Taxali chose wisely. He cornered the market, so to speak, on his brand of retro-recollection. His most important influences, he told me, when I forced him to pick only three, are typography, film and banal, undersigned textbooks and manuals. “I stop and stare at typefaces and letterforms all the time,” he explained. “I use it in my work all the time and it’s an important part of helping me say the things I want to see in my pictures.” Now, that’s an interesting turn of a phrase, and fitting since Taxali’s work is about saying and seeing.
“Film is huge for me,” he continued “The lighting, the composition, the escape into wonderful stories by brilliant filmmakers (eg. Jarmusch, Polanski, Kurasawa, Hitchcock, Leigh) are a big influence on my work. It can be subtle like a great, framed shot that sparks an idea as well as bigger, deeper concepts about humanity and so forth.” Indeed all his work appears to be in motion. So it is odd that he’s never done animation. Perhaps the day will come.
“I really like discarded things,” he added. “Stuff that was never supposed to be interesting or important fascinates me. A lot of illustration and design falls into this category. Instead of emulating these things on a conscious level, I try to turn myself on and off. That is, the idea of marrying a tight, graphic, conceived character or object with a random, stream-of-conscious doodle or scribble, fascinates me. Often old textbooks have secrets in the form of small doodles and scrawls that the author (likely not an artist) made out of boredom. I think these can be absolutely beautiful.” And beauty, Taxali-style, is exactly what emerges from the critical mass or stream-of-consciousness that defines his work, and the characters therein.
Taxali revels in designing characters. But these are not entirely out of the blue. “I think about a mood, attitude, feeling and state of mind and I go from there,” he explained about how he makes a character submit to a particular condition or situation. “Of course, the character is often times empowered and in control of the situation,” he added.
“Sometimes I think of a sentence or a phrase and let the character come to life from there,” he said about the frequent inclusion of words, phrases and even numbers in his work.
Taxali started as a two-dimensional illustrator, these days he is avidly engaged in the third. His entrepreneurial toys have become the logical extension of his expression. He grew up with a generic version of something that resembled his creation, “Trapeze Monkey,” a gymnastic simian on a stick. “But I didn’t like him, to be honest,” he recounted, “that’s likely why he’s my favorite toy in the set as I wanted to redesign him my whole life!

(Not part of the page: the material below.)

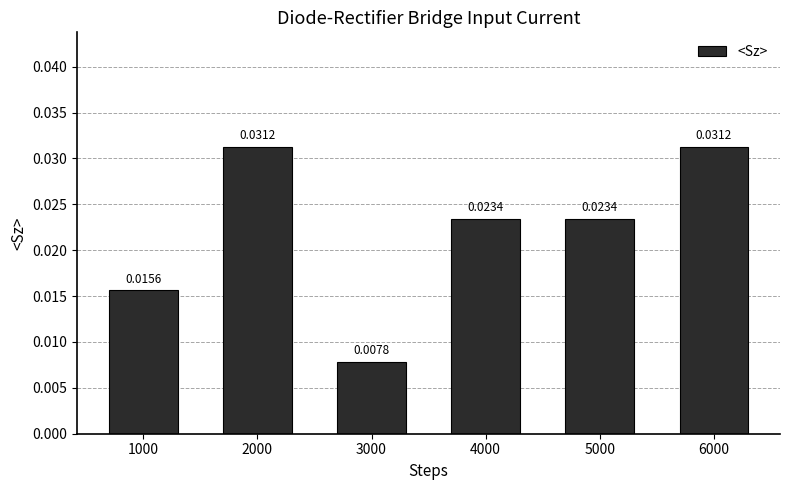

Are the bars grouped side by side (vs. stacked)?

No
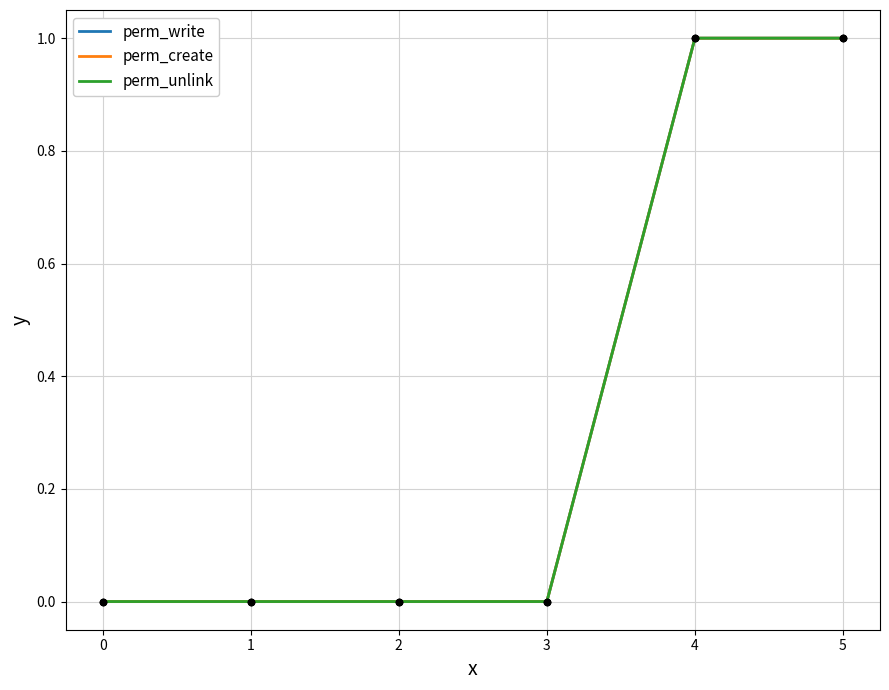

Which series has the largest total across all categories?

perm_write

Taxali’s world is made of engagingly touching juxtapositions of characters as diverse as mice-people, bitchy ducklings, rabbit men, walking houses and fez-wearing simians. I found man in his 2009 exhibition at the Jonathan LeVine Gallery in New York titled Hindi Love Song. Although I couldn’t find the Hindi (maybe I wasn’t looking in the right place), I realized the love song was totally integrated into his works on paper, metal, plywood, bronze and other lovingly prepared surfaces. His keen ability to make each material speak is his most decisive accomplishment.
Much art-historical rationalizing could be deployed to explain why Taxali uses a comic language .. but why not just sit back and enjoy the dreams?
(taken from “Mono Taxali”, published by 27_9).
Steven Heller is the co-chair of the MFA Design Program at the School of Visual Arts, New York and author of over 135 books on design and illustration.